The rice — sushi's most technically demanding element, and the one most often neglected — is cooked to Furukawa's exacting standard and seasoned with a rice vinegar blend he has refined over years. It arrives at the counter at body temperature, which is the traditional measure of proper sushi rice preparation: warm enough to open, cool enough to hold.
Why Kado no Mise for Solo Dining
The omakase counter is one of the great solo dining formats in the world, and Kado no Mise has built the ideal environment for it. You are not a solitary diner at a table — you are a participant at a counter, engaged in the experience as directly as a guest at any theatre. Furukawa and his team make eye contact, describe dishes, and manage the pace of the counter with attentiveness that solo guests feel even more acutely than parties of four. There is no better intentional solo dining experience in Minneapolis.

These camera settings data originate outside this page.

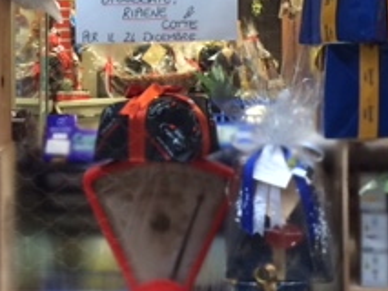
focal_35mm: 87
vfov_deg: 16.8
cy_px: 45
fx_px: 976
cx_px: 171
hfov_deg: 22.5
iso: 64
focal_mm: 4.15
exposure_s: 1/33
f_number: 2.2
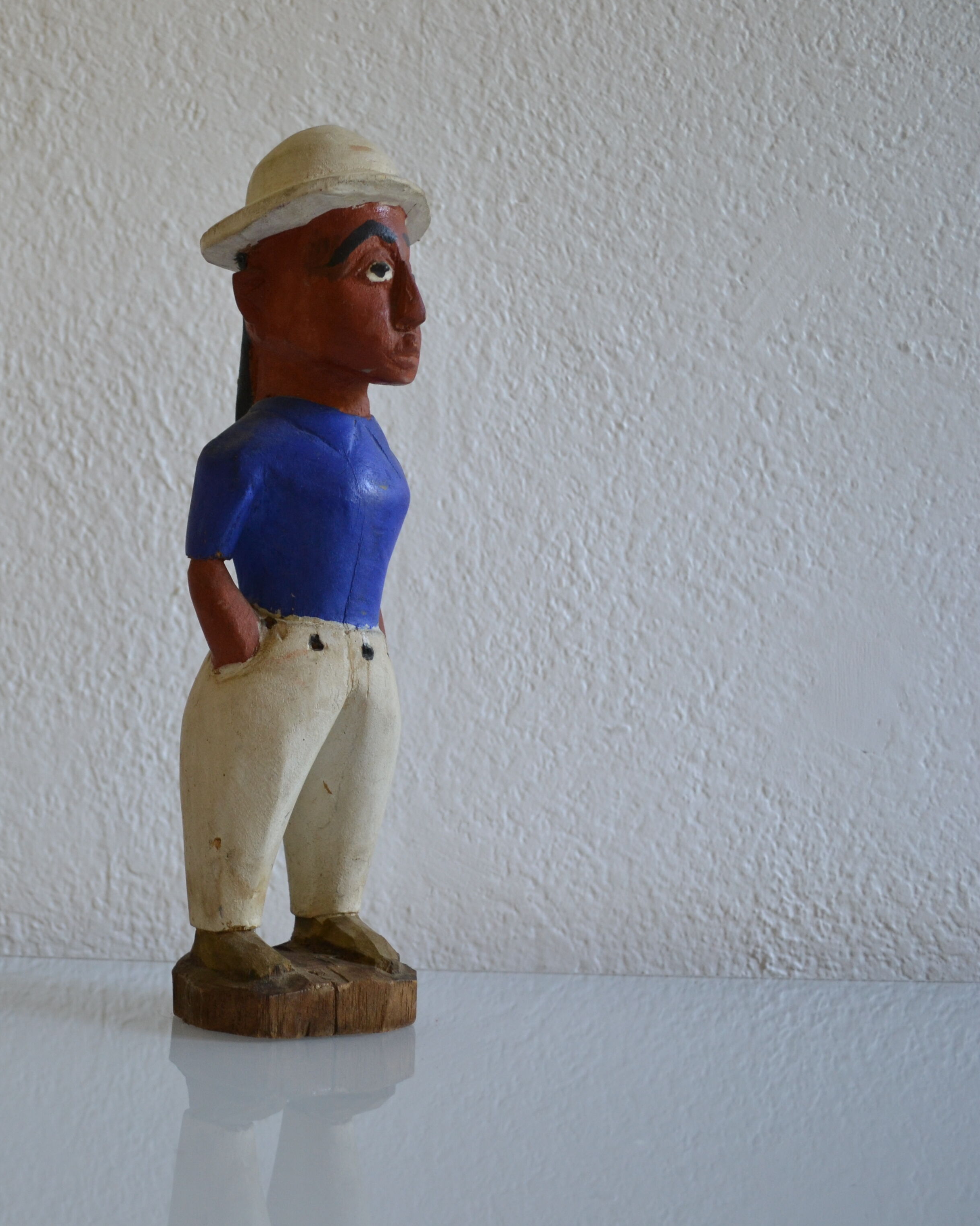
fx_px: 1704
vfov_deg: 39.5
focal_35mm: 47
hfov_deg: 30.6
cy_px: 606
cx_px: 90
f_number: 3.8
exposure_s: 1/40
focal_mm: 22
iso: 400
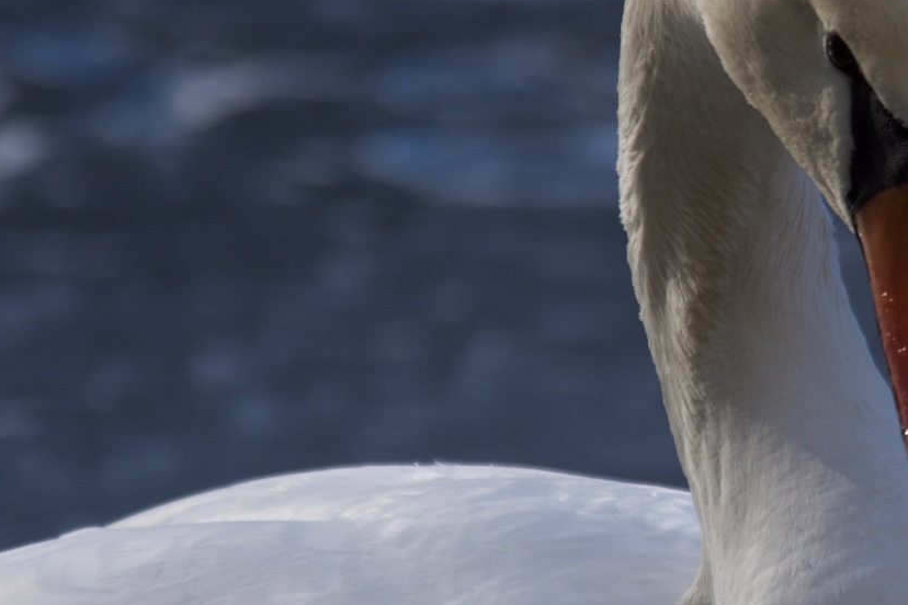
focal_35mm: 1377
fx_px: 34728
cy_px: 330
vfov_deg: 1.0
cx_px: 831
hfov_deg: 1.5
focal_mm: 330
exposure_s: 1/500
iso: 125
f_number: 5.3
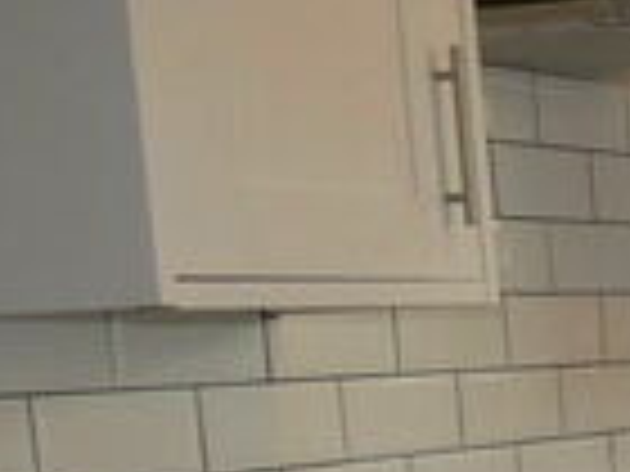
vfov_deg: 14.3
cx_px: 1233
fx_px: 1820
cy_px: 564
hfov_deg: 15.8
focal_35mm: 100
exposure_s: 1/80
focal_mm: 3.6
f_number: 2.8
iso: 80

Why Kado no Mise to Impress Clients
The omakase format for two — at a counter facing the kitchen — creates the most focused business dining environment in the city. There are no ambient distractions, no menu navigation, no negotiation over the selection. The meal proceeds on its own terms and creates the conditions for genuine conversation. A client who appreciates sushi at this level will understand immediately what Kado no Mise is. A client who is encountering Edomae omakase for the first time will experience something they will not forget — and the person who introduced them to it will benefit from that association.
Reservation Strategy
The matsu path on Friday and Saturday evenings sells out within hours of release on Tock. The take path is marginally more accessible but still requires advance planning. Set Tock alerts for your desired date and act immediately on release. For weeknight matsu reservations, plan two to three weeks ahead. The ume path has the best availability, particularly Wednesday and Thursday evenings.